▶ _Brief_
The required answer is the data below, restated word for word with images omitted.

▶ _Supplied records_
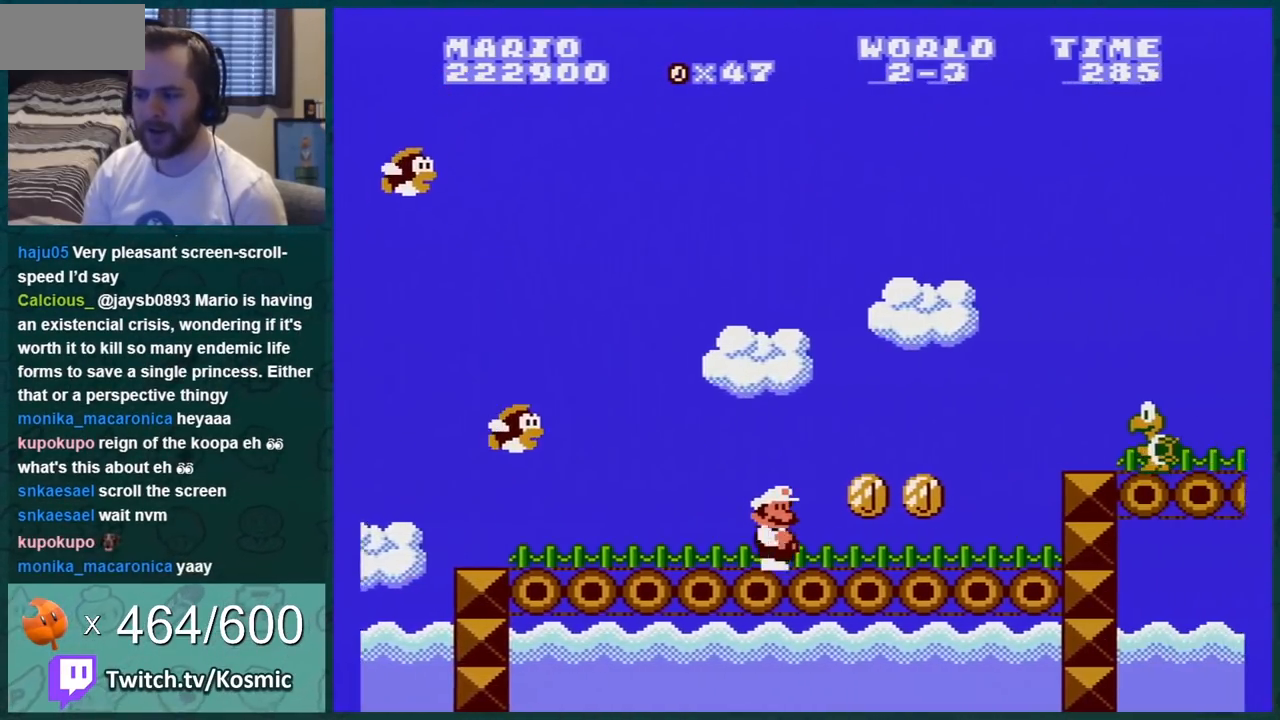
{"buttons": ["B", "DPAD_LEFT"], "events": [[250, "A", "down"], [250, "DPAD_DOWN", "down"], [250, "DPAD_RIGHT", "up"], [383, "DPAD_DOWN", "up"], [433, "A", "up"], [467, "DPAD_LEFT", "down"]]}
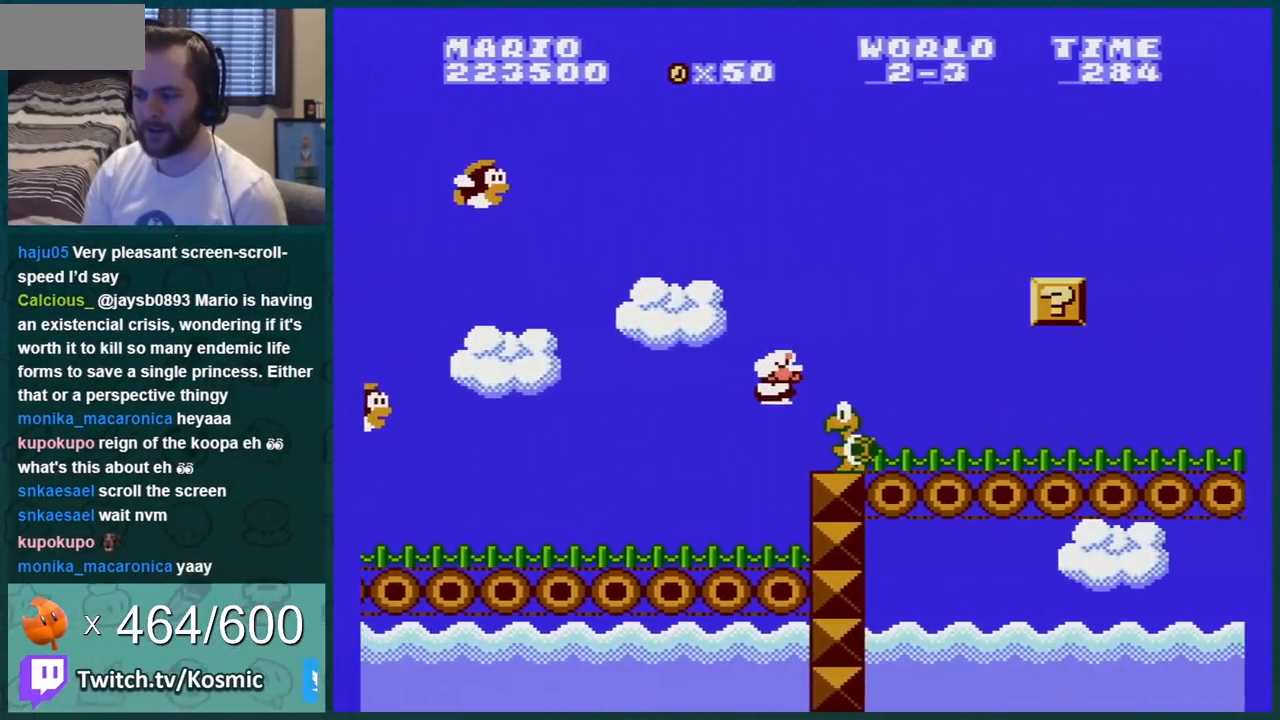
{"buttons": ["B", "DPAD_RIGHT"], "events": [[117, "DPAD_LEFT", "up"], [284, "DPAD_RIGHT", "down"]]}
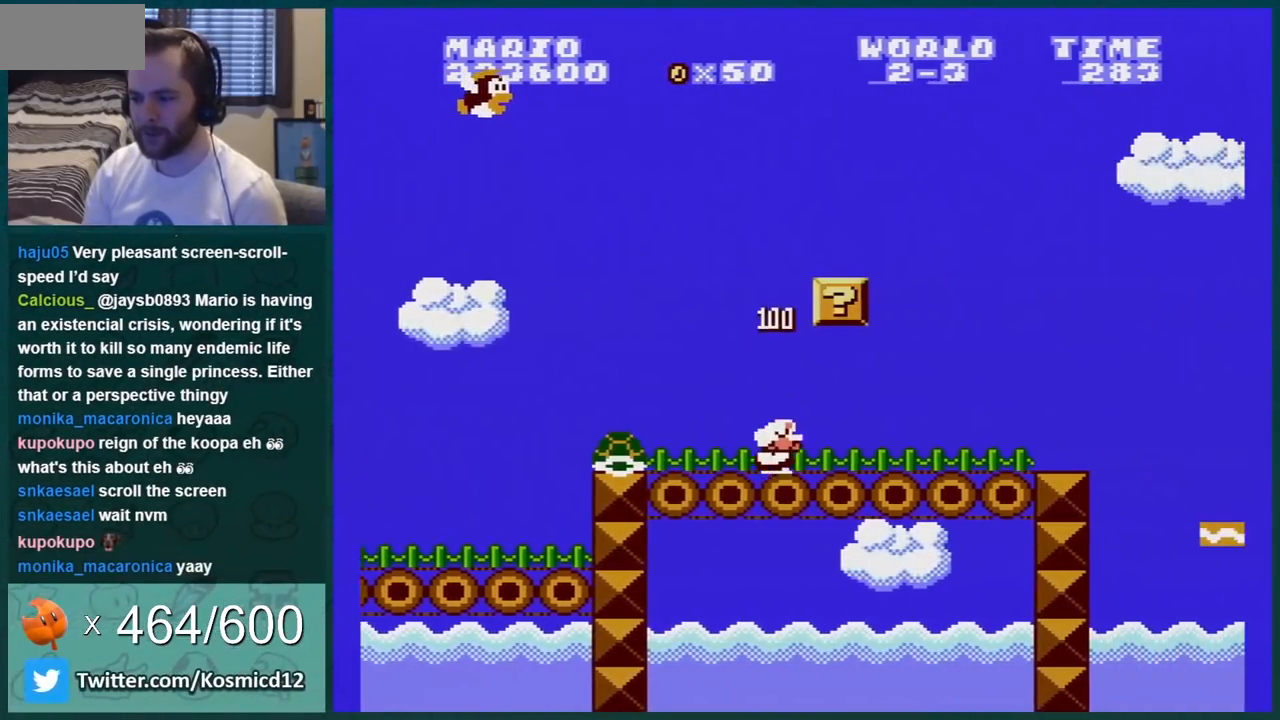
{"buttons": ["B", "DPAD_LEFT"], "events": [[33, "DPAD_RIGHT", "up"], [66, "DPAD_LEFT", "down"], [117, "A", "down"], [217, "A", "up"]]}
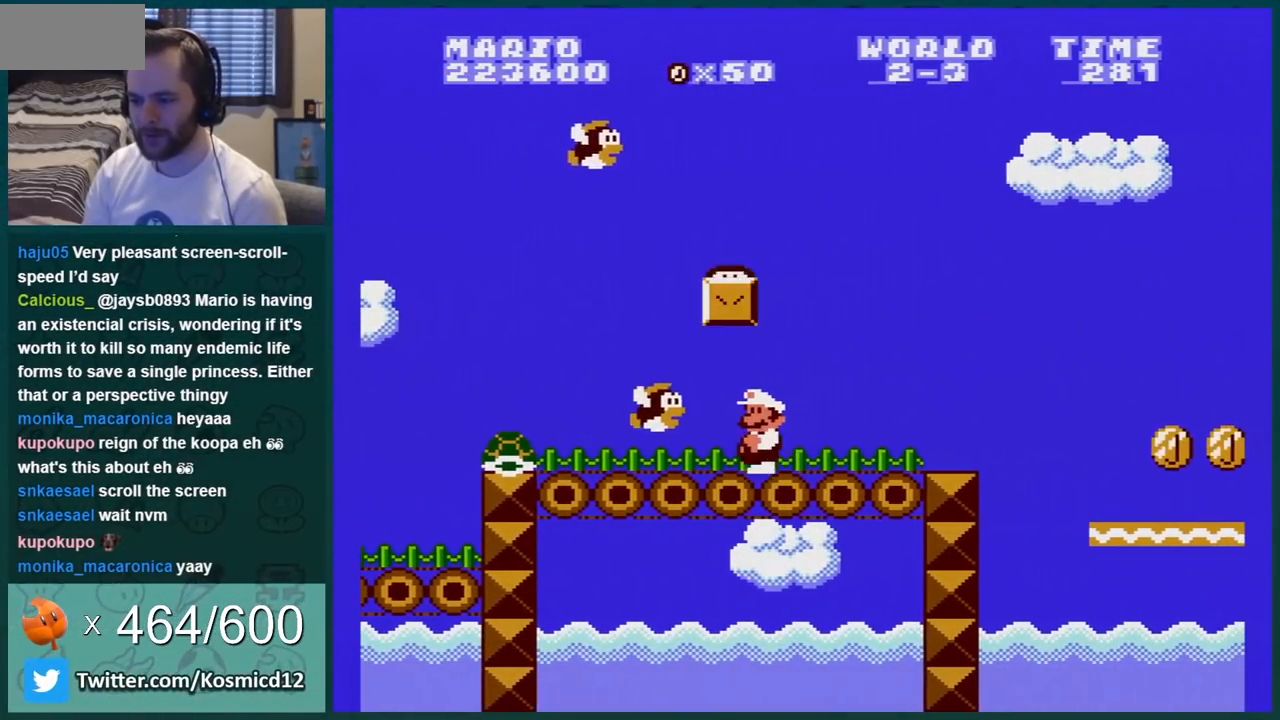
{"buttons": ["B", "DPAD_RIGHT"], "events": [[250, "B", "up"], [250, "DPAD_LEFT", "up"], [284, "DPAD_RIGHT", "down"], [467, "B", "down"]]}
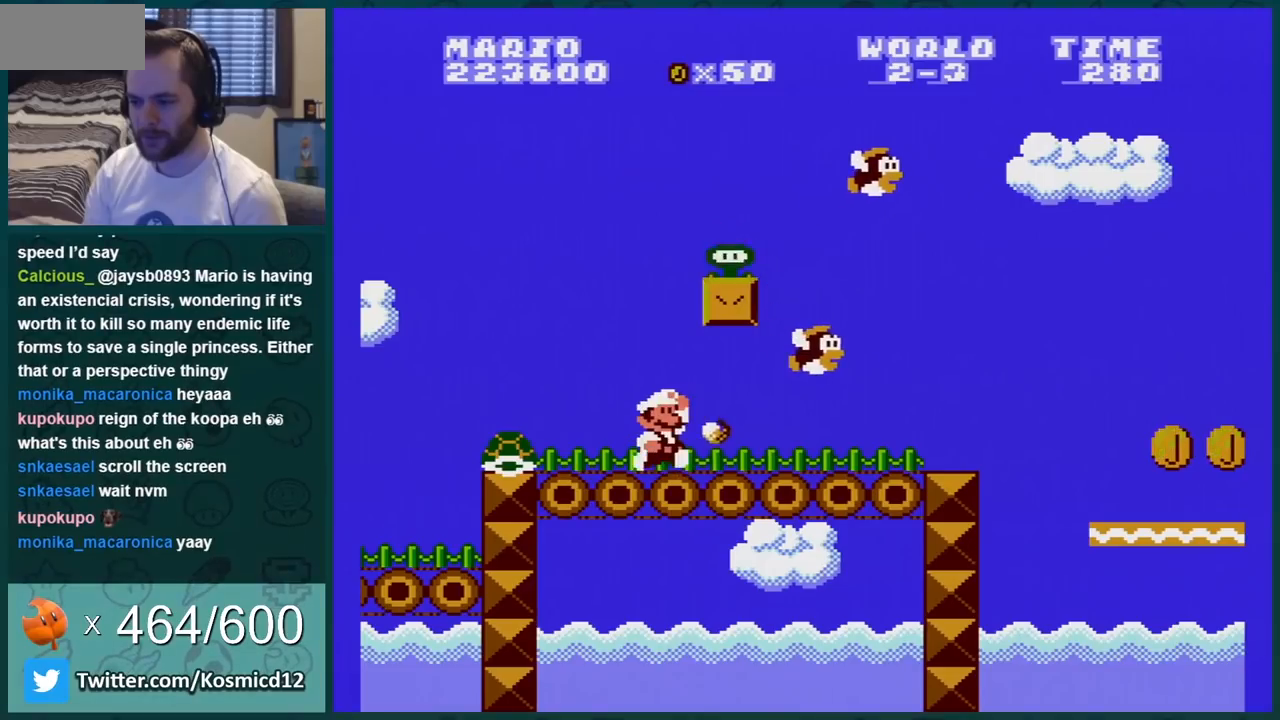
{"buttons": ["A", "B", "DPAD_RIGHT"], "events": [[150, "DPAD_RIGHT", "up"], [267, "A", "down"], [367, "DPAD_RIGHT", "down"]]}
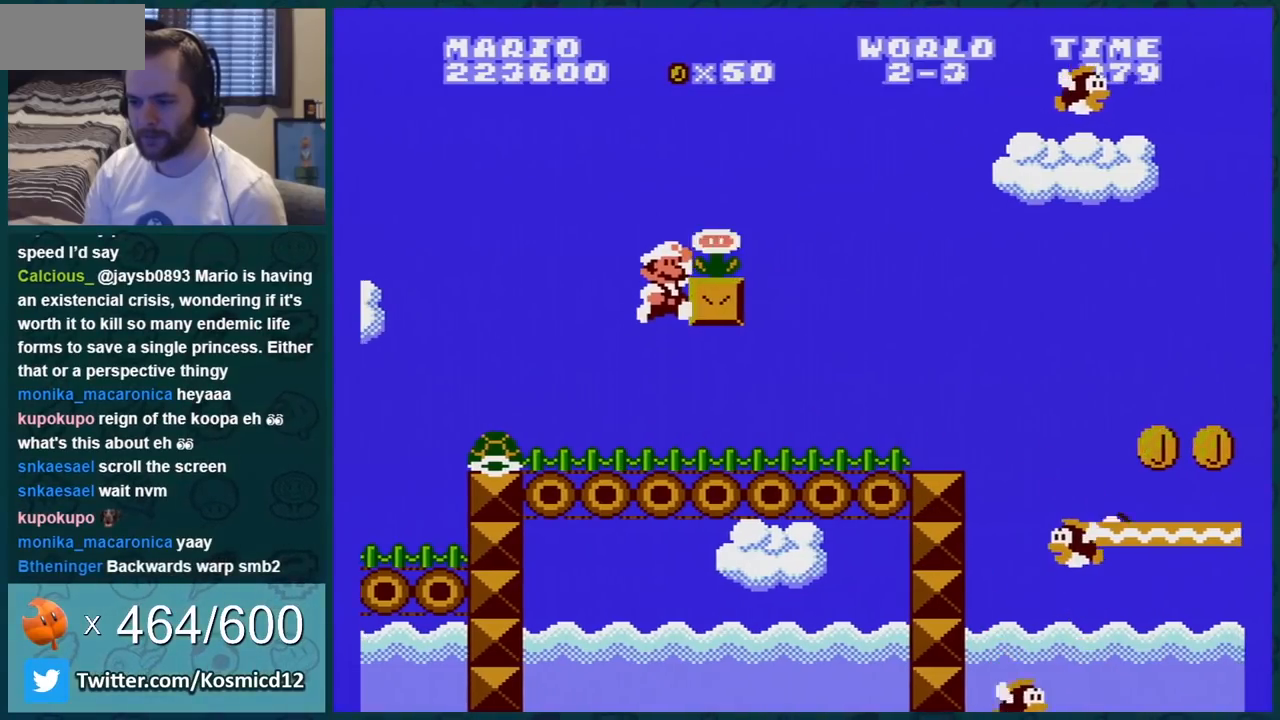
{"buttons": ["B", "DPAD_RIGHT"], "events": [[217, "A", "up"], [301, "B", "up"], [367, "B", "down"]]}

▶ _Output_
{"buttons": ["B", "DPAD_LEFT"], "events": [[250, "A", "down"], [250, "DPAD_DOWN", "down"], [250, "DPAD_RIGHT", "up"], [383, "DPAD_DOWN", "up"], [433, "A", "up"], [467, "DPAD_LEFT", "down"]]}
{"buttons": ["B", "DPAD_RIGHT"], "events": [[117, "DPAD_LEFT", "up"], [284, "DPAD_RIGHT", "down"]]}
{"buttons": ["B", "DPAD_LEFT"], "events": [[33, "DPAD_RIGHT", "up"], [66, "DPAD_LEFT", "down"], [117, "A", "down"], [217, "A", "up"]]}
{"buttons": ["B", "DPAD_RIGHT"], "events": [[250, "B", "up"], [250, "DPAD_LEFT", "up"], [284, "DPAD_RIGHT", "down"], [467, "B", "down"]]}
{"buttons": ["A", "B", "DPAD_RIGHT"], "events": [[150, "DPAD_RIGHT", "up"], [267, "A", "down"], [367, "DPAD_RIGHT", "down"]]}
{"buttons": ["B", "DPAD_RIGHT"], "events": [[217, "A", "up"], [301, "B", "up"], [367, "B", "down"]]}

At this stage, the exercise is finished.